Ethnic Community Based Organizations (ECBOs): Rules and Regs

This is today’s installment on ECBOs we first told you about here and here the other day.

Now, here is the link at the US Department of Health and Human Services, Administration for Children and Families, Office of Refugee Resettlement where you can find the rules for seeking grants as an ECBO.  I maintain that the proliferation of ethnic “community organizing” groups such as these foster a continued division in American society.  It is only natural that instead of protecting rights of all Americans they will seek to work for their “own people” while all the rest of us pay the bills. 

We will be writing a lot about ECBOs in the future, but two little aspects of the rules and regulations that interested me today are as follows.   First, I wondered if an ECBO must be a federally approved 501(c)3 organization—a designation that requires a significant amount of documentation and is a very time consuming and detailed review of the group and its goals.  If 501(c)3 status was a requirement to receive hundreds of thousands in federal grants, it could help protect the US taxpayer to some degree.   But apparently that is not required.   One need only supply the following document issued in the group’s home state:

A certified copy of the organization’s certificate of incorporation or similar document that clearly establishes non-profit status.

So that means, for example, that the East Africa Community of Colorado where four Somali men paid $50 and created an organization with a simple form may now turn around and apply for a grant under this program.   I will bet you a buck that is their plan.   See other Somali community organizing groups that presently have such grants in this list.

But check this out!  Got a problem with one in your community getting involved in politics, politics of their country of origin, or maybe pushing their culture or religion?

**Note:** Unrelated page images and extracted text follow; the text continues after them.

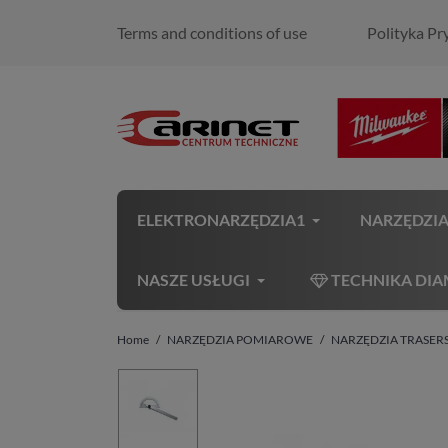
Terms and conditions of use
Polityka Pr
ELEKTRONARZĘDZIA1
NARZĘDZI
NASZE USŁUGI
TECHNIKA DI
Home
NARZĘDZIA POMIAROWE
NARZĘDZIA TRASER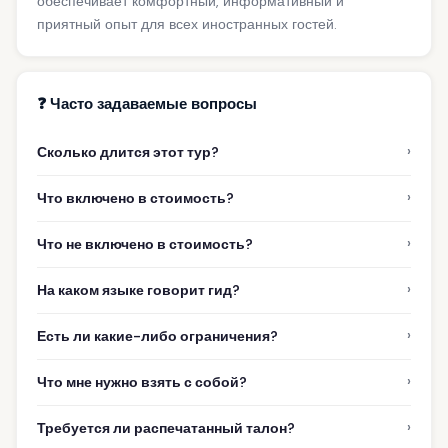
обеспечивает комфортный, информативный и
приятный опыт для всех иностранных гостей.
❓ Часто задаваемые вопросы
›
Сколько длится этот тур?
›
Что включено в стоимость?
›
Что не включено в стоимость?
›
На каком языке говорит гид?
›
Есть ли какие-либо ограничения?
›
Что мне нужно взять с собой?
›
Требуется ли распечатанный талон?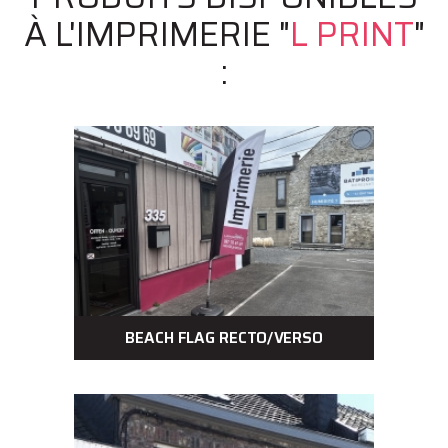
À L'IMPRIMERIE "
L PRINT
"
:
BEACH FLAG RECTO/VERSO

They could be breaking the law if they are using grant money for these purposes.

Funds will not be awarded to applicants for the purpose of engaging in activities of a distinctly political nature, activities designed exclusively to promote the preservation of a specific cultural heritage, or activities with an international objective (i.e., activities related to events in the refugees’ country of origin).

See anything like that going on, start keeping a record!  I’ve heard this is happening with ECBOs—getting involved in politics here and abroad—let’s see if we can start documenting any rule breaking!